EFFECTS OF FULVIC ACID ON URANIUM VI SORPTION AND TRANSPORT BEHAVIOR: THE ROLE OF FULVIC ACID CONCENTRATIONS AND SYSTEM KINETICS

A detailed understanding of the effects of natural organic matter (NOM) on metal transport behavior is needed for the successful remediation of many metal-contaminated groundwater systems. While numerous studies have shown that NOM can enhance metal-ion transport relative to NOM-free systems, others indicate that, under certain circumstances, NOM may also retard metal transport. These contradictory observations may be the result of several factors, including: 1) the binding of NOM to different mineral phases; 2) the NOM/metal ratio; and 3) sorption kinetics and transport rates.
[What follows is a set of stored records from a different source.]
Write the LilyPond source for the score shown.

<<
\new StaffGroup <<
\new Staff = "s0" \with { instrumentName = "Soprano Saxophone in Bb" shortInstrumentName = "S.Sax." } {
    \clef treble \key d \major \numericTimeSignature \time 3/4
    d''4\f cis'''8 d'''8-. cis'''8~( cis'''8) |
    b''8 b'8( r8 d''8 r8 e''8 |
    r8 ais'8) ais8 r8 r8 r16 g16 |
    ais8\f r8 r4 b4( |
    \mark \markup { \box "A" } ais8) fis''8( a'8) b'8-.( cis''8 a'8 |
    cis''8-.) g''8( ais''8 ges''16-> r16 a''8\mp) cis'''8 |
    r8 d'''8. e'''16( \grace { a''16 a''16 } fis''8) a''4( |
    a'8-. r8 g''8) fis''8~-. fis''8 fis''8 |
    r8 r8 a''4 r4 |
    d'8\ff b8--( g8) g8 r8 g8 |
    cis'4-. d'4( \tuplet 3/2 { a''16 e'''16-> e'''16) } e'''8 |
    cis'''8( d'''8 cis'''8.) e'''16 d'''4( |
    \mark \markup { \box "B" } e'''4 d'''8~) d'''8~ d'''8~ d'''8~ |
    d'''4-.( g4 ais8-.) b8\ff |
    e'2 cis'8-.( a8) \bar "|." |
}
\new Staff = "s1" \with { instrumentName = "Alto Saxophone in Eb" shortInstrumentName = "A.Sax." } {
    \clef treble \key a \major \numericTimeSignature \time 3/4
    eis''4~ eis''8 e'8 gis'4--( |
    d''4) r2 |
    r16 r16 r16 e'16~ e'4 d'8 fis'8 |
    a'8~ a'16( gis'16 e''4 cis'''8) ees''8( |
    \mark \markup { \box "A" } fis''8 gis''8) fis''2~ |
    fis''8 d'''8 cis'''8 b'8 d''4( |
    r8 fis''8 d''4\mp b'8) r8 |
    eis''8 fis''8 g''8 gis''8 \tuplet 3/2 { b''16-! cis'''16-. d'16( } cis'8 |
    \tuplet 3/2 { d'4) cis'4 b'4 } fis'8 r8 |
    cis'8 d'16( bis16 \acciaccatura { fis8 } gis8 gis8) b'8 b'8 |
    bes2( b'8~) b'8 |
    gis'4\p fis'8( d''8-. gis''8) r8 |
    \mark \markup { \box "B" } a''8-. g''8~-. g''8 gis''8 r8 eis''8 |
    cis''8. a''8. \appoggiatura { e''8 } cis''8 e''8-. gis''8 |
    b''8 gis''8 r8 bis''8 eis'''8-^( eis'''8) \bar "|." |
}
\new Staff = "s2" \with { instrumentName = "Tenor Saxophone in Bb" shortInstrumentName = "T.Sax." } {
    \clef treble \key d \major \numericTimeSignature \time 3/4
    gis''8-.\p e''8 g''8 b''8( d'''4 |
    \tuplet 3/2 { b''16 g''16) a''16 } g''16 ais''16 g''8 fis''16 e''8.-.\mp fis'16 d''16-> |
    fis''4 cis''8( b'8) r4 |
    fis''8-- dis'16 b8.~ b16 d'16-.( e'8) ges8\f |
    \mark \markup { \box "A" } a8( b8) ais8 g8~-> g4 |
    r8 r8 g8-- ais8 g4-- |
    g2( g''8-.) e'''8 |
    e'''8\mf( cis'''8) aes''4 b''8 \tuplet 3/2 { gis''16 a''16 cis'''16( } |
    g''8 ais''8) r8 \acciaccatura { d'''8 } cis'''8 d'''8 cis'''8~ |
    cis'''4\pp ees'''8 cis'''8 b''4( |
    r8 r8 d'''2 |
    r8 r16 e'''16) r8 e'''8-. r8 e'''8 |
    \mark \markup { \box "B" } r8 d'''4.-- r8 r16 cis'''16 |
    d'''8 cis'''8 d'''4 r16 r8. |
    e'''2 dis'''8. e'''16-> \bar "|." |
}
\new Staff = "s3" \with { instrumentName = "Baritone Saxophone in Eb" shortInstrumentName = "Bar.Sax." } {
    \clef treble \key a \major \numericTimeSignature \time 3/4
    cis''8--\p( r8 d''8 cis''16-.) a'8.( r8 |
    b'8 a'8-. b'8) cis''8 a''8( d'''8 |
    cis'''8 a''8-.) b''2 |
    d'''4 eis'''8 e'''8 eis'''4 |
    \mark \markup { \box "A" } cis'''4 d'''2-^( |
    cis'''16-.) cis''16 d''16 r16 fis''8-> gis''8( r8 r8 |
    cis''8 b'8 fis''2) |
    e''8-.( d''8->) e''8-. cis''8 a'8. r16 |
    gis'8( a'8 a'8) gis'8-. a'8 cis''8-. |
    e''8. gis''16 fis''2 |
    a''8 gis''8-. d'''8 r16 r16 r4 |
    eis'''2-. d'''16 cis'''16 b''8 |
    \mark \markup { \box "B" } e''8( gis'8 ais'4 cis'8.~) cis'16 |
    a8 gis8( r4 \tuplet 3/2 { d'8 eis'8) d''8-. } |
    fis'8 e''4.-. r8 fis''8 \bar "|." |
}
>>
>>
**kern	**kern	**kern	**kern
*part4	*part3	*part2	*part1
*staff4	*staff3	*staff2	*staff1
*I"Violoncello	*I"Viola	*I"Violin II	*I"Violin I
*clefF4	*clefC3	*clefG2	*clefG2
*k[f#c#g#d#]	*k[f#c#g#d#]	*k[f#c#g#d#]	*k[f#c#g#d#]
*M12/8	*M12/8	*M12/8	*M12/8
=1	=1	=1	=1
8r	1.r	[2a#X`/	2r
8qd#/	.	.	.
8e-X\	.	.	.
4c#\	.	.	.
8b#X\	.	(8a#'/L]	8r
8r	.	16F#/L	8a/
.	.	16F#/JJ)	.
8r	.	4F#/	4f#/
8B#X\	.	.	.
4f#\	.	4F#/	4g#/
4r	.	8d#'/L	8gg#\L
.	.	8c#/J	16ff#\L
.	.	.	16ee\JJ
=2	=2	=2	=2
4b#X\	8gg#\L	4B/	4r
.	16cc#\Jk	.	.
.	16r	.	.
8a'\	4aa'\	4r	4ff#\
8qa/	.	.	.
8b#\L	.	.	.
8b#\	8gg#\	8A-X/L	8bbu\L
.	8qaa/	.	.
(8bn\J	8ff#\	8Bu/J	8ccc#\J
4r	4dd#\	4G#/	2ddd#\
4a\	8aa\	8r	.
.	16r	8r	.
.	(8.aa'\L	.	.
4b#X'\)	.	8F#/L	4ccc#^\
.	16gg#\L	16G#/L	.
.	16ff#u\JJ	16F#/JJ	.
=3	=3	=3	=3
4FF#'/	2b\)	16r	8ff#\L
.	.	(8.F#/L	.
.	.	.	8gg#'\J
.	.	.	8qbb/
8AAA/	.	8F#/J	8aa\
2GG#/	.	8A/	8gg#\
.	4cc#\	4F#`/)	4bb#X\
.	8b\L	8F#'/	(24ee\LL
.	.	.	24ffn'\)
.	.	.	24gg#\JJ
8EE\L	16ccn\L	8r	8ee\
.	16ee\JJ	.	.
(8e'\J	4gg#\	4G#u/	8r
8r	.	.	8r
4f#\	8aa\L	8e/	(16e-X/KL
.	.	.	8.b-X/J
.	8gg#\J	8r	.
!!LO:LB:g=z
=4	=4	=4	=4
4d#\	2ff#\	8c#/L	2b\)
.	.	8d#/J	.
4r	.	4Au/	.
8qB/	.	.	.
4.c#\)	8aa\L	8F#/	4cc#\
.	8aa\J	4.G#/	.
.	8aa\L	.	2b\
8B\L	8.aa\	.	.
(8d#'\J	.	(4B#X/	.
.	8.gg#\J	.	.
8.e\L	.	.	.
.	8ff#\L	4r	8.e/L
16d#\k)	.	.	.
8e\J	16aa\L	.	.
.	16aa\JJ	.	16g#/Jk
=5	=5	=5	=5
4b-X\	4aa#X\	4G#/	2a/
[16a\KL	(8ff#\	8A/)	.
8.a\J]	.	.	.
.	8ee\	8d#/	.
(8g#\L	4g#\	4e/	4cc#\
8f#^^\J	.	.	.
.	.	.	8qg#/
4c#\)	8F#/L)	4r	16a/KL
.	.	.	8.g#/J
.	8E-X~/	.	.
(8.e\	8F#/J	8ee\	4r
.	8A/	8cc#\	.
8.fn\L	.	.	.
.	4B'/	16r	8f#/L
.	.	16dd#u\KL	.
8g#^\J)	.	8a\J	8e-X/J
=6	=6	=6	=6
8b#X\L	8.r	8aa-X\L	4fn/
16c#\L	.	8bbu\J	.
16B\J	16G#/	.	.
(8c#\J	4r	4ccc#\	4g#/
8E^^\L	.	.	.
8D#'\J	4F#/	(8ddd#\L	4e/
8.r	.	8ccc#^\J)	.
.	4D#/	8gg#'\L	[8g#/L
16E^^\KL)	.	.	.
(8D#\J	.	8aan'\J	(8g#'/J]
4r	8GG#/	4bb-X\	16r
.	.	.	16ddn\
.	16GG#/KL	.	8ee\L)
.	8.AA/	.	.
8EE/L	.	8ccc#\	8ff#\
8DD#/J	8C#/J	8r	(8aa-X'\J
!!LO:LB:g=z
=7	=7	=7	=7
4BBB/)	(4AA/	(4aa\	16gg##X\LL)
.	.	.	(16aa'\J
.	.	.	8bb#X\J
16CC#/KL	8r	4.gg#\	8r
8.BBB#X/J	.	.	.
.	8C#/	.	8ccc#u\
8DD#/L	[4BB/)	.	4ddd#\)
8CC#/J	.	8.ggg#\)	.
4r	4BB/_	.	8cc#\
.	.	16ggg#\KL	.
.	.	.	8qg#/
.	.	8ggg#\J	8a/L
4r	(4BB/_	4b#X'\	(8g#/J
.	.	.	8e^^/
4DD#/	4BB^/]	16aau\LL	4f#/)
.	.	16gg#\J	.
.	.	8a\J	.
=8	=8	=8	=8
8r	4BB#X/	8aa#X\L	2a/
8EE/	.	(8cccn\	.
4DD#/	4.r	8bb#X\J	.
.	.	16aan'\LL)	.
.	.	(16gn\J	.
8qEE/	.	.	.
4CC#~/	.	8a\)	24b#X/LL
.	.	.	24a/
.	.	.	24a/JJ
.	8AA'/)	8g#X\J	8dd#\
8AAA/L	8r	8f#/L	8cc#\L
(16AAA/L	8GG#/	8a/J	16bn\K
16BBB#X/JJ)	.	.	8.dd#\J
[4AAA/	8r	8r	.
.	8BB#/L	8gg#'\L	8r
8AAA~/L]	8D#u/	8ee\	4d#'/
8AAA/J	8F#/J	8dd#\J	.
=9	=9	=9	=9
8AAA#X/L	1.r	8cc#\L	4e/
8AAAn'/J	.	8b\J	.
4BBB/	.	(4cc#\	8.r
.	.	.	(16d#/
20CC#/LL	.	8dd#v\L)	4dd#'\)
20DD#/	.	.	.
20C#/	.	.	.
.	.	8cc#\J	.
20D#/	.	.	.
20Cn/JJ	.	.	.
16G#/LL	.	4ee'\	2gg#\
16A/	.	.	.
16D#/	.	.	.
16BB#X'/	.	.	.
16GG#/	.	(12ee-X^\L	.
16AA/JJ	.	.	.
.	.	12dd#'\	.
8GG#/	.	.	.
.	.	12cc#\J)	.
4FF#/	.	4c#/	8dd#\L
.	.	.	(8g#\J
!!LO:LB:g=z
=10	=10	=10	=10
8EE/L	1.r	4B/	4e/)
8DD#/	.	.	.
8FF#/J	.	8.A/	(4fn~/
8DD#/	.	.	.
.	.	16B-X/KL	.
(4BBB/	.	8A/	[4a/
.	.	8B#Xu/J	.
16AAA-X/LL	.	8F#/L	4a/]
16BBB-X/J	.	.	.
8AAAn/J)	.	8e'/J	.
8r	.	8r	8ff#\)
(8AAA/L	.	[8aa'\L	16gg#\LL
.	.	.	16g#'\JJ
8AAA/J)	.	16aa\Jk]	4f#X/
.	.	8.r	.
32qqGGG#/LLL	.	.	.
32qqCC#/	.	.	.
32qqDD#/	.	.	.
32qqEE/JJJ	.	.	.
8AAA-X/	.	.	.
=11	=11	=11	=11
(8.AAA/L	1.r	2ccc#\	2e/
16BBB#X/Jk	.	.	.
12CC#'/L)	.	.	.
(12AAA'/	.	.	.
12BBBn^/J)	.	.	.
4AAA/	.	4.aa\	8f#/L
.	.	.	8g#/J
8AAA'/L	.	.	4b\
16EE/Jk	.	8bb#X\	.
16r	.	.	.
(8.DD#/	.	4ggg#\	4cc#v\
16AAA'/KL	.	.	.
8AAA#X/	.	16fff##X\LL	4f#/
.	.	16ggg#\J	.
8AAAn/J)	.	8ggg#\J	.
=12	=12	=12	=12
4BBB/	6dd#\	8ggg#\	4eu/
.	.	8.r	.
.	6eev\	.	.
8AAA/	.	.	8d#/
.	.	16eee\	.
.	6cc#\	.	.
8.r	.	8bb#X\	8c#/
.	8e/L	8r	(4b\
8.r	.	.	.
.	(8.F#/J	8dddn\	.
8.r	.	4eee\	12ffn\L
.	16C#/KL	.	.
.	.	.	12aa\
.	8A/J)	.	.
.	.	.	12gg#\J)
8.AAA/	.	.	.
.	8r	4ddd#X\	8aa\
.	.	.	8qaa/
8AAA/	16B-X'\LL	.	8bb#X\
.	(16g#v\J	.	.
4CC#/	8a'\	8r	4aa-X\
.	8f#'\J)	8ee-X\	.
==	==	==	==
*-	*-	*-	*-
In this study, we investigate the effects of fulvic acid (FA) on the mobility of uranium (VI) in saturated groundwater systems. Batch sorption experiments are used to determine FA effects on uranium (VI) sorption to a silica sand (pHpzc = 6.3) over a wide range of pH values and FA concentrations and as a function of time. Furthermore, column transport experiments allow us to study these effects under advective flow conditions.

Based on preliminary results, we conclude that the presence of FA has the potential to decrease uranium (VI) sorption to the silica sand after short system equilibration times, leading to enhanced uranium mobility under advective flow conditions. This enhancement is observed over a pH range from 5 to 8 and even at fairly low FA concentration levels characteristic of deep groundwater systems. However, system kinetics also play an important role, with significantly slower uranium sorption rates in the presence of FA compared to NOM-free systems. Under long term conditions and full equilibration of both types of systems, this could potentially lead to either similar or even enhanced uranium sorption in the presence of NOM in the same mineralogical system. As a consequence, groundwater velocities and local retention times in saturated groundwater systems could represent important factors in determining the fate of metal contaminants in the presence of NOM.